Après s'être promis que la première femme libre serait de se battre pour leur liberté, Rivera ne s'était jamais attendue à ce qu'elle soit la lueur d'espoir du groupe.

« Maintenant, j'ai cette responsabilité et je ne peux pas rompre cet engagement. Je ne parle pas pour que les gens sachent qui je suis – je parle pour que les gens sachent ce qui se passe. Mon engagement envers les femmes qui sont toujours incarcérées est ce qui me donne le pouvoir de continuer maintenant », a-t-elle expliqué.

Lorsque le juge a annulé sa peine, jugeant qu'il n'y avait pas suffisamment de preuves pour prouver les changements à son encontre et a exigé que l'État lui paie des dommages-intérêts, elle affirme que plusieurs organes de presse ont concentré l'appel possible et utilisé des détails graphiques sur sa fausse couche, plutôt que de se concentrer sur la décision du juge. .

Nous avons tous vécu cette expérience très difficile et nous seuls savons ce que nous ressentons

En conséquence, la liberté retrouvée de Rivera était tout sauf.

« J'ai essayé de trouver du travail immédiatement, mais j'ai vite réalisé que je n'étais pas vraiment libre. Je dois travailler depuis que je suis une jeune fille. Je suis un travailleur acharné et prêt à tout pour que je puisse subvenir aux besoins de mon propre fils. Je n'ai jamais eu peur du travail. En prison, je mettais mes mains dans les toilettes pour les nettoyer. Je n'ai pas peur d'un travail honnête.

«Mais j'entrais dans des entreprises qui avaient des affiches d'embauche sur leurs fenêtres et ils me regardaient et me disaient que le poste était pourvu. Les gens m'ont reconnu et n'ont pas voulu m'embaucher.

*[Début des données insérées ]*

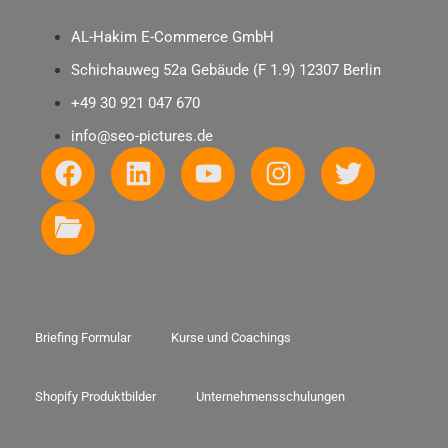
AL-Hakim E-Commerce GmbH
Schichauweg 52a Gebäude (F 1.9) 12307 Berlin
+49 30 921 047 670
info@seo-pictures.de
Briefing Formular
Kurse und Coachings
Shopify Produktbilder
Unternehmensschulungen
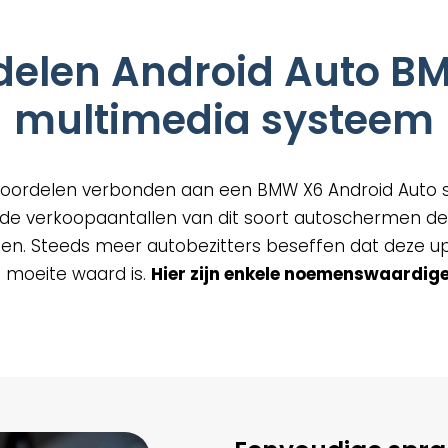
zen
en
delen Android Auto B
uctpagina
multimedia systeem
n voordelen verbonden aan een BMW X6 Android Auto 
 de verkoopaantallen van dit soort autoschermen de
 zitten. Steeds meer autobezitters beseffen dat deze
 moeite waard is.
Hier zijn enkele noemenswaardige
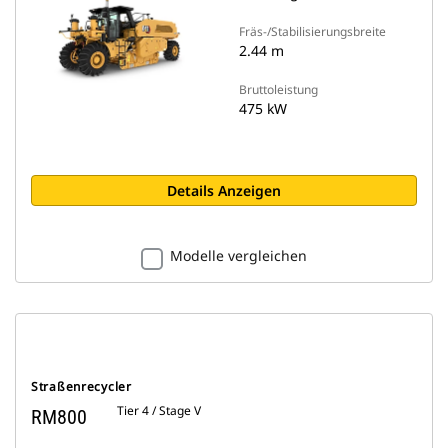
Fräs-/Stabilisierungsbreite
2.44 m
Bruttoleistung
475 kW
Details Anzeigen
Modelle vergleichen
Straßenrecycler
Tier 4 / Stage V
RM800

Femme en prison Getty Images

«Je me suis dit que je ne parlerais plus aux journalistes. Les médias de mon pays n'ont utilisé mon histoire que contre moi. Ils n'ont jamais rien imprimé en ma faveur.

« Ensuite, les autorités ont annoncé qu'elles allaient faire appel de la décision du juge d'annuler mon affaire. C'est à ce moment-là que j'ai su que je devais partir », a-t-elle ajouté.

Lorsqu'elle a été invitée à prendre la parole lors d'une conférence à Stockholm l'année dernière, la mère d'un enfant savait que l'Europe serait son seul endroit pour se libérer de son passé.

Les gens m'ont reconnu et n'ont pas voulu m'embaucher

«Je craignais qu'ils ne me laissent pas quitter le pays parce que le procureur était après mon cas. Je savais que ma peine était annulée et je me sentais plus en sécurité lorsque j'ai pu obtenir un passeport sans aucun problème. Mais à l'aéroport, j'étais toujours anxieux. Je tremblais quand ils ont scanné ma carte d'embarquement pour entrer dans l'avion. Au final, nous n'avons eu aucun problème à sortir du pays », a-t-elle ajouté.

Après avoir obtenu l'asile pour elle-même et son fils, elle a maintenant reçu un logement d'immigration fourni par le gouvernement suédois et apprend le suédois en ligne dans l'espoir de s'intégrer dans son nouveau mode de vie.

Alors qu'elle n'a pas encore reçu de permis de travail et a admis avoir du mal à se construire une nouvelle vie si loin du Salvador, Rivera a pour mission de dénoncer les injustices auxquelles les femmes sont confrontées dans son pays d'origine.

«J'ai dit à mon fils que le moment venu, je veux qu'il partage également son histoire avec les journalistes. Je veux que le monde sache ce que ces lois et la stigmatisation font aux familles de ces femmes.

«Je n'ai plus peur de parler. Je me fiche de ce que les gens disent de moi. Je vais parler et parler de la vie que vivent les femmes salvadoriennes », a-t-elle conclu.